School of Computer Science

COMP642 Numerical Estimation

 Course Description

Course Objectives: Estimation theory is a product of need and technology. As a result, it is an integral part of many branches of science and engineering, such as statistics, signal processing, communications, control and navigation. The techniques are used in several areas in computer science, such as machine learning, graphics, image processing, robotics, bioinformatics, and computer vision etc.

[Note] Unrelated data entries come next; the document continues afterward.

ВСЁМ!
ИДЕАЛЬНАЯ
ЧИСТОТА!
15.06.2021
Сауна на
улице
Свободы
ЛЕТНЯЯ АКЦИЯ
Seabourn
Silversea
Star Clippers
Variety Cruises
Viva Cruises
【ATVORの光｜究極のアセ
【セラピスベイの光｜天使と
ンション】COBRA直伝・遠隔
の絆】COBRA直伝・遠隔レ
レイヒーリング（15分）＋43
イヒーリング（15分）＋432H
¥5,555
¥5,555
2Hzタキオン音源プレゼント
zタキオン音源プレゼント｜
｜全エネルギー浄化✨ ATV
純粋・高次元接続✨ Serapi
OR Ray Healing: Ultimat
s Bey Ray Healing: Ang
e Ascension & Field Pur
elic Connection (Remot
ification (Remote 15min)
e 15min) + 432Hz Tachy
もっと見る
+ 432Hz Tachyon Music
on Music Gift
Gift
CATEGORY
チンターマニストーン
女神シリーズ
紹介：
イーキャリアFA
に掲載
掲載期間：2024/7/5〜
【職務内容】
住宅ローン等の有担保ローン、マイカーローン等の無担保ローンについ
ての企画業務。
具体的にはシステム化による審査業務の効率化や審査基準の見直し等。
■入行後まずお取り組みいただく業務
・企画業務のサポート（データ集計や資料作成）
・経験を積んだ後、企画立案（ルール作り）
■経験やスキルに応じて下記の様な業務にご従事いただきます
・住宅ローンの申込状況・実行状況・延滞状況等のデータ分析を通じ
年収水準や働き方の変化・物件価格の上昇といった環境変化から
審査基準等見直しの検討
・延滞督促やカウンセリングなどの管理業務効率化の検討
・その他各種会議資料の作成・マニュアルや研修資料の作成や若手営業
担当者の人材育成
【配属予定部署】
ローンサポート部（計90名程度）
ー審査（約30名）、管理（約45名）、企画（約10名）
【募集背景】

This course will focus on the design and implementation of efficient and reliable computer algorithms in this area.

Topics:

  • Elements of numerical linear algebra;
  • Basic results of probability theory and statistics;
  • SVD, randomized SVD, and PCA
  • Ordinary least squares estimation
  • Large sparse least squares problems;
  • Generalized least squares estimation;
  • Total least squares estimation;
  • L2-norm regularized least squares estimation;
  • Nonlinear least squares estimation;
  • Maximum-likelihood estimation;
  • Minimum mean square error estimation;
  • Maximum a posteriori estimation;
  • Kalman filtering;
  • L1-norm regularized least squares estimation (LASSO);
  • Integer least squares estimation

    Prerequisites: COMP 350A Numerical Computing or equivalent, MATH 323 Probability Theory or equivalent, a good introductory matrix theory course. COMP 540 Matrix Computations is helpful, but not required.